* [RECORDS TO USE]:
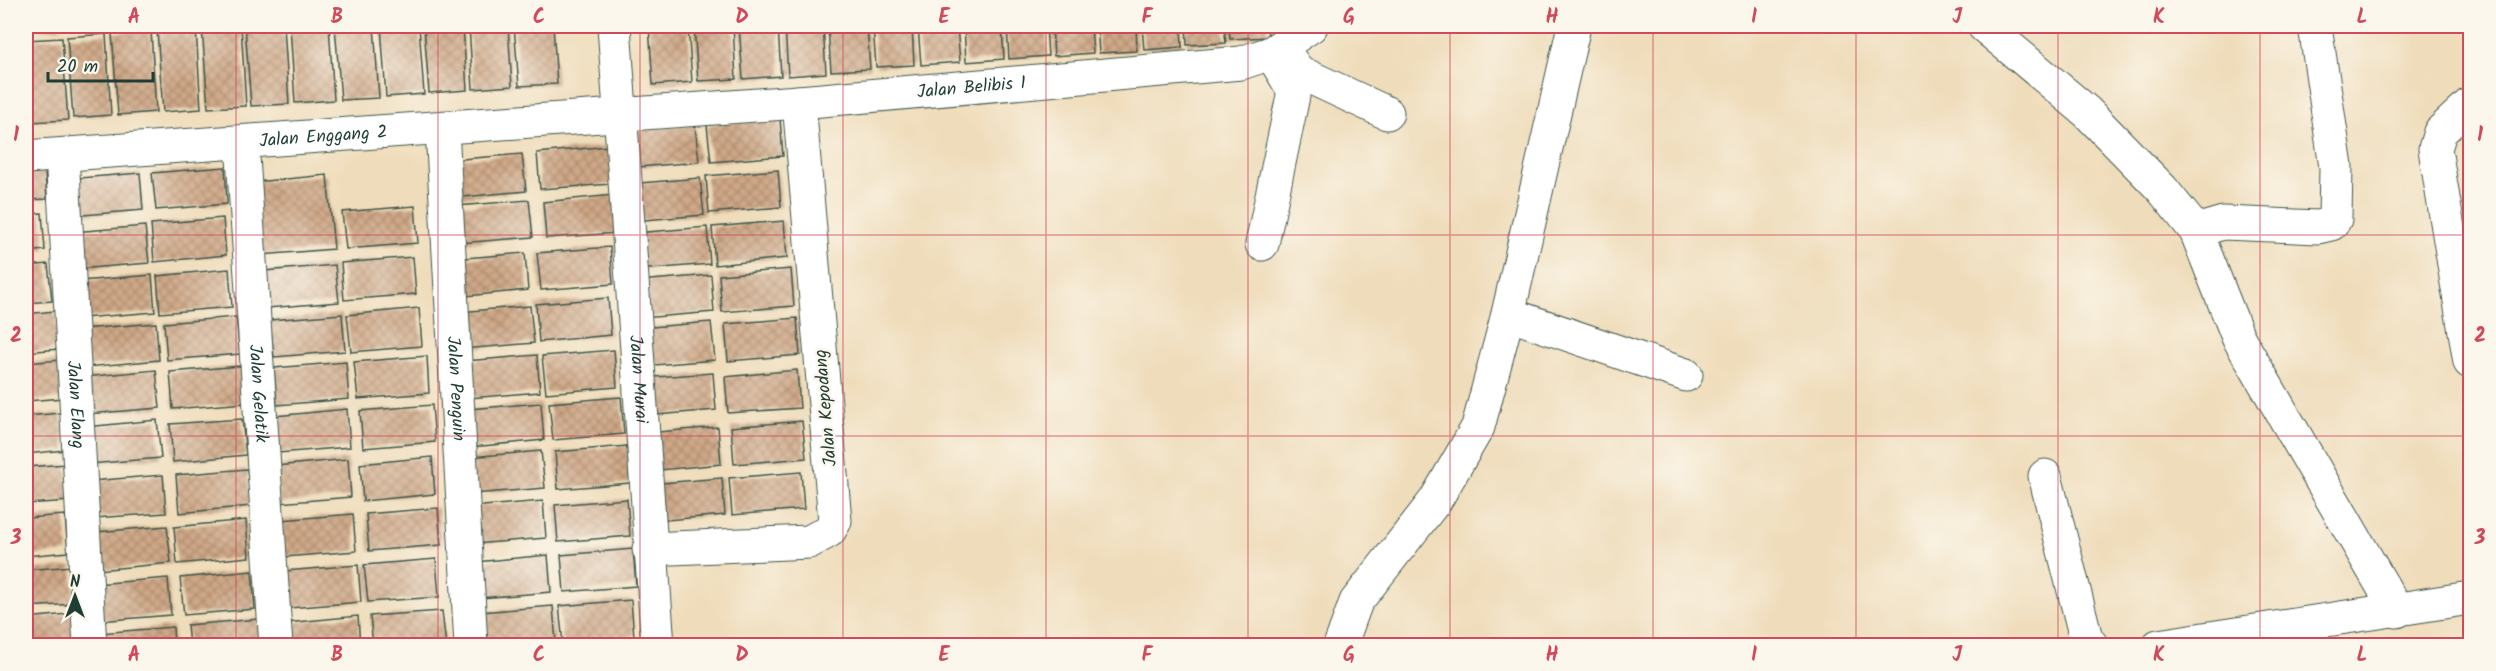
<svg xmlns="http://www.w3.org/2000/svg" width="2496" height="671" font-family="Kalam,sans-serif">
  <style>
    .building { fill: url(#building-cross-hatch) }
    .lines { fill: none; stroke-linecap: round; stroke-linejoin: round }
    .street-casing { stroke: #3e5548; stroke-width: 35 }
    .street { stroke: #fff; stroke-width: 33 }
    .grid { fill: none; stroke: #d1495b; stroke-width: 1.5; stroke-opacity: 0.55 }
    .labels { text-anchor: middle; stroke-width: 5; stroke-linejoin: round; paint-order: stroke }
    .street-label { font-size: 18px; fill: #1f3d34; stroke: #fbf7ec }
    .neatline { fill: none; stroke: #d1495b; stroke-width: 2 }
    .grid-label { font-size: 20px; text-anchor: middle; font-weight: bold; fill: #d1495b }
  </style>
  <defs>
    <pattern id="building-cross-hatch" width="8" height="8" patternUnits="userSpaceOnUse" patternTransform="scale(1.5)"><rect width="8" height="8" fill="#d0a887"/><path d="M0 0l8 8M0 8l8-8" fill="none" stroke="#a88a6f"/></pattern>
  </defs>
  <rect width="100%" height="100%" fill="#fbf7ec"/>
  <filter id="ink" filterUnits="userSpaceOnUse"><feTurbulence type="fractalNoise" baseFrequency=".0167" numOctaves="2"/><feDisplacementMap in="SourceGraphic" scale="12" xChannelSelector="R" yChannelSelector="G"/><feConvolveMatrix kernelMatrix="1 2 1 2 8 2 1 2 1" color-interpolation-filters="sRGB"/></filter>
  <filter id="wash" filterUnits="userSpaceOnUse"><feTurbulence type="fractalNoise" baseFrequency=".008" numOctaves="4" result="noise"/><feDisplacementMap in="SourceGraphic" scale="24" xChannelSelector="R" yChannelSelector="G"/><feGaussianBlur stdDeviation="1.35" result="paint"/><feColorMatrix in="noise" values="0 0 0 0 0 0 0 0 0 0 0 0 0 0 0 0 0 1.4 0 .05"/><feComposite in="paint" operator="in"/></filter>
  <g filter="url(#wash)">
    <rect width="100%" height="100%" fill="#efdcba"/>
    <g id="blocks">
      <path class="building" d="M 26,26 L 60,26 L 61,28 L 26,30 Z
        M 241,26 L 246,106 L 208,108 L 202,27 Z
        M 245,26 L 284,26 L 289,104 L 251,106 Z
        M 290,26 L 329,26 L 334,100 L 295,103 Z
        M 335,26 L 374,26 L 379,98 L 341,100 Z
        M 381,26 L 419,26 L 424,94 L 386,97 Z
        M 424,26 L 463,26 L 467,90 L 429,93 Z
        M 469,26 L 508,26 L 512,86 L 473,89 Z
        M 514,26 L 553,26 L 557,84 L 519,86 Z
        M 649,26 L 688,26 L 692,82 L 653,85 Z
        M 694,26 L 733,26 L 736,79 L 698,81 Z
        M 739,26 L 778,26 L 781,76 L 743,79 Z
        M 785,26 L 823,26 L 826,73 L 788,76 Z
        M 828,26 L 867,26 L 870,69 L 831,71 Z
        M 873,26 L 912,26 L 914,65 L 876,67 Z
        M 918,26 L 957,26 L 960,62 L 921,65 Z
        M 964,26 L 1002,26 L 1004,59 L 966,62 Z
        M 1007,26 L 1046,26 L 1048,56 L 1009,59 Z
        M 1052,26 L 1091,26 L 1093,53 L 1054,56 Z
        M 1097,26 L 1136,26 L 1137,51 L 1099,53 Z
        M 1142,26 L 1181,26 L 1182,47 L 1144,50 Z
        M 1186,26 L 1224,26 L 1226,43 L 1187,45 Z
        M 1229,26 L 1267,26 L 1268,37 L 1230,39 Z
        M 196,28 L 201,109 L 163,112 L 157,30 Z
        M 151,30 L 156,112 L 118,115 L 112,33 Z
        M 106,34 L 111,115 L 73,118 L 67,37 Z
        M 62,38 L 68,120 L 30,122 L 26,40 Z
        M 780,119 L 783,156 L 711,162 L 707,125 Z
        M 695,125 L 699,162 L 626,168 L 623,131 Z
        M 609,146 L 612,184 L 540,189 L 537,153 Z
        M 522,154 L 526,191 L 453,198 L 450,160 Z
        M 44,161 L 47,199 L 26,200 L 26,163 Z
        M 225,167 L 227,204 L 156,210 L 152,173 Z
        M 778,170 L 781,207 L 709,213 L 706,176 Z
        M 140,173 L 143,210 L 71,216 L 68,179 Z
        M 327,175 L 334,249 L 261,255 L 255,182 Z
        M 700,178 L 704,215 L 632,221 L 628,184 Z
        M 614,195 L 618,233 L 546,238 L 543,202 Z
        M 529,200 L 533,237 L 460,243 L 457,206 Z
        M 415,206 L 418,243 L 346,249 L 342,212 Z
        M 42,213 L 45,250 L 26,252 L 26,214 Z
        M 223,218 L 226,255 L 154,262 L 151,224 Z
        M 784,221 L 787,258 L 715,265 L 712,227 Z
        M 145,226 L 149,263 L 77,269 L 73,232 Z
        M 707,227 L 710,264 L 638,270 L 635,233 Z
        M 610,247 L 613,284 L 541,290 L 537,253 Z
        M 525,253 L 528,290 L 456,297 L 453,259 Z
        M 413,257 L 416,294 L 344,300 L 341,263 Z
        M 48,264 L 52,301 L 26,303 L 26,266 Z
        M 335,265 L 339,302 L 267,308 L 264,271 Z
        M 229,269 L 232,307 L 160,313 L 157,276 Z
        M 791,269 L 794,306 L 722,312 L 719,275 Z
        M 152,275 L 155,312 L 83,318 L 80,281 Z
        M 711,275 L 714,312 L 642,318 L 638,281 Z
        M 608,298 L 611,335 L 539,342 L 536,304 Z
        M 530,306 L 534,343 L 462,349 L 459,312 Z
        M 419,308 L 422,346 L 351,352 L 347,315 Z
        M 55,311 L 59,349 L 26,352 L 26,314 Z
        M 342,314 L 345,351 L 274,357 L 270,320 Z
        M 236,317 L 240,354 L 167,360 L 164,323 Z
        M 797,318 L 800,355 L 728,361 L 725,324 Z
        M 711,322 L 715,360 L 642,366 L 640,328 Z
        M 156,323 L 159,360 L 87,367 L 83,329 Z
        M 614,350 L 617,387 L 546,393 L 542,356 Z
        M 537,355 L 540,392 L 469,398 L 465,361 Z
        M 427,356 L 429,393 L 358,399 L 354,362 Z
        M 61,360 L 64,398 L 26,401 L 26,363 Z
        M 346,362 L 349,399 L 277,405 L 274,368 Z
        M 241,366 L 245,403 L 173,409 L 170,372 Z
        M 156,370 L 160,408 L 87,414 L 84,377 Z
        M 797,370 L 800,408 L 728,413 L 725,377 Z
        M 713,373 L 716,410 L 644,416 L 641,378 Z
        M 621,397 L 624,434 L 553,440 L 549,403 Z
        M 541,403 L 544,440 L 472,447 L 469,409 Z
        M 432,405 L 435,442 L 363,448 L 360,411 Z
        M 347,409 L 350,447 L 278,453 L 275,416 Z
        M 61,413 L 65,450 L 26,454 L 26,416 Z
        M 242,419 L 246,455 L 173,462 L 170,424 Z
        M 157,420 L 161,458 L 89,464 L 86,427 Z
        M 802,421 L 806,458 L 734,464 L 731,427 Z
        M 718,427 L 721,464 L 649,471 L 646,433 Z
        M 627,446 L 630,483 L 558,489 L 555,452 Z
        M 541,451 L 545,488 L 473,494 L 470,457 Z
        M 432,457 L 435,494 L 363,501 L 360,464 Z
        M 348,459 L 351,497 L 279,503 L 276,466 Z
        M 67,464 L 70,501 L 26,504 L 26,467 Z
        M 247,469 L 251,506 L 179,513 L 176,475 Z
        M 801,472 L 804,509 L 732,515 L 729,478 Z
        M 163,475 L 166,513 L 94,518 L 91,481 Z
        M 722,478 L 725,515 L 654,521 L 650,484 Z
        M 627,499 L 630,536 L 558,542 L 555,505 Z
        M 543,501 L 546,538 L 474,544 L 471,507 Z
        M 438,508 L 441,545 L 369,551 L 366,514 Z
        M 353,514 L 356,551 L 285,557 L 281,520 Z
        M 65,515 L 68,552 L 26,556 L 26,518 Z
        M 246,520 L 249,557 L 177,564 L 174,527 Z
        M 167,526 L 171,563 L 98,570 L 96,532 Z
        M 633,549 L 636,586 L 564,592 L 561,555 Z
        M 548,555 L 551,592 L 480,598 L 476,562 Z
        M 436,559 L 439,597 L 368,602 L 364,565 Z
        M 358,565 L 361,602 L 289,608 L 285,571 Z
        M 72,566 L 75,604 L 26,607 L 26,570 Z
        M 252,571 L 255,609 L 184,615 L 180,578 Z
        M 168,578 L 171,615 L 99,621 L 96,584 Z
        M 631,600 L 634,637 L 563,644 L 559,606 Z
        M 553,606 L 556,643 L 483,646 L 480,612 Z
        M 442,611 L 446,646 L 373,646 L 370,616 Z
        M 79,613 L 81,646 L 26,646 L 26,618 Z
        M 358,616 L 360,646 L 288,646 L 286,623 Z
        M 259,619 L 261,646 L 189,646 L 187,625 Z
        M 173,627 L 174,646 L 101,646 L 100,633 Z"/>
    </g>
  </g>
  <g filter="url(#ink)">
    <use href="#blocks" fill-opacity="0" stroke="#3e5548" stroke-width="1.5"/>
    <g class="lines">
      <g class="street-casing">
        <g id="street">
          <path id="s1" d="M 614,26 L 658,646"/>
          <path d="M 1984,26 L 2087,112 L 2162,189 L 2196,231 L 2238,337 L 2397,611"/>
          <path d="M 1283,51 L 1299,72 L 1387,113"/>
          <path d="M 2470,104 L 2440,132 L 2435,149 L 2470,362"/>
          <path id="s2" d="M 442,129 L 471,646"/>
          <path id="s3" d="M 242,142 L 276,646"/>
          <path id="s4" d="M 62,155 L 90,646"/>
          <path id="s5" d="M 26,157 L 799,102 L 1241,63 L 1271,53 L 1311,26"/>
          <path d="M 2196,231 L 2223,223 L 2318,227 L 2331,224 L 2335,219 L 2336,167 L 2315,26"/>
          <path d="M 1262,244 L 1294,91 L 1271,53"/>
          <path d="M 1508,314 L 1686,375"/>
          <path d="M 2045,476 L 2086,638 L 2092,646"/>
          <path d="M 649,549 L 809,542 L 829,531 L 835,521 L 799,102"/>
          <path d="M 1340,646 L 1356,602 L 1435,501 L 1478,427 L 1508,314 L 1574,26"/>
          <path d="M 2158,646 L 2470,598"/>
        </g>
      </g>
      <use href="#street" class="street"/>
    </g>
  </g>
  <path class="grid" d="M 236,26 L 236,646M 438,26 L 438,646M 640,26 L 640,646M 843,26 L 843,646M 1046,26 L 1046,646M 1248,26 L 1248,646M 1450,26 L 1450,646M 1653,26 L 1653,646M 1856,26 L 1856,646M 2058,26 L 2058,646M 2260,26 L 2260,646M 26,235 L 2470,235M 26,436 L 2470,436"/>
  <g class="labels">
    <g class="street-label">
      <text dy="6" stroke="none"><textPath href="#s5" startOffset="948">Jalan Belibis 1</textPath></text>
      <text dy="6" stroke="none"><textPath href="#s5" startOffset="298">Jalan Enggang 2</textPath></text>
      <text dy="6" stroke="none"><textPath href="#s1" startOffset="354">Jalan Murai</textPath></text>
      <text dy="6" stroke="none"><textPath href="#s2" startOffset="260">Jalan Penguin</textPath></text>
      <text dy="6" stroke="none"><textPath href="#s3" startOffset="252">Jalan Gelatik</textPath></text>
      <text dy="6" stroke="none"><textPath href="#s4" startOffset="250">Jalan Elang</textPath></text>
      <text transform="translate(825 408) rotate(-95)" y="6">Jalan Kepodang</text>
    </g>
  </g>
  <rect width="2496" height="671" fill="none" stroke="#fbf7ec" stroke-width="66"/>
  <g transform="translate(75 596)" stroke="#fbf7ec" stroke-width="4.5" paint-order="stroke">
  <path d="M0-4.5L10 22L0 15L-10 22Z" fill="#1f3d34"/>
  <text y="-9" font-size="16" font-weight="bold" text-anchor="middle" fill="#1f3d34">N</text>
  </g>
  <path d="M48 72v9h105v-9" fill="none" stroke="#1f3d34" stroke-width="3"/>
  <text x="57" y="72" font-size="18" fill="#1f3d34" stroke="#fbf7ec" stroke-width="4.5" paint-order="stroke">20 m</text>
  <rect x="33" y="33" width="2430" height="605" class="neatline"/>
  <g class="grid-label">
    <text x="134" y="23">A</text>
    <text x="337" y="23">B</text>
    <text x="539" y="23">C</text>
    <text x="742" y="23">D</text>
    <text x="944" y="23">E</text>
    <text x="1147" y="23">F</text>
    <text x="1349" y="23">G</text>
    <text x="1552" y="23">H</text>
    <text x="1754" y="23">I</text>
    <text x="1957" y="23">J</text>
    <text x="2159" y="23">K</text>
    <text x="2362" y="23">L</text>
    <text x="16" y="141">1</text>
    <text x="2480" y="141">1</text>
    <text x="16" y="342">2</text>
    <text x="2480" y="342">2</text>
    <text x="16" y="544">3</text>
    <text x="2480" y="544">3</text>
    <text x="134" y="661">A</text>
    <text x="337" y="661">B</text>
    <text x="539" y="661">C</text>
    <text x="742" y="661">D</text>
    <text x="944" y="661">E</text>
    <text x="1147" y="661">F</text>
    <text x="1349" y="661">G</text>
    <text x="1552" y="661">H</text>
    <text x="1754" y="661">I</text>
    <text x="1957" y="661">J</text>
    <text x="2159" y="661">K</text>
    <text x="2362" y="661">L</text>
  </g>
</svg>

* [TASK INSTRUCTIONS]:
I would like you to report every line in the listing above that contains "lines".

* [ANSWER TO THIS EXERCISE]:
    .lines { fill: none; stroke-linecap: round; stroke-linejoin: round }
    <g class="lines">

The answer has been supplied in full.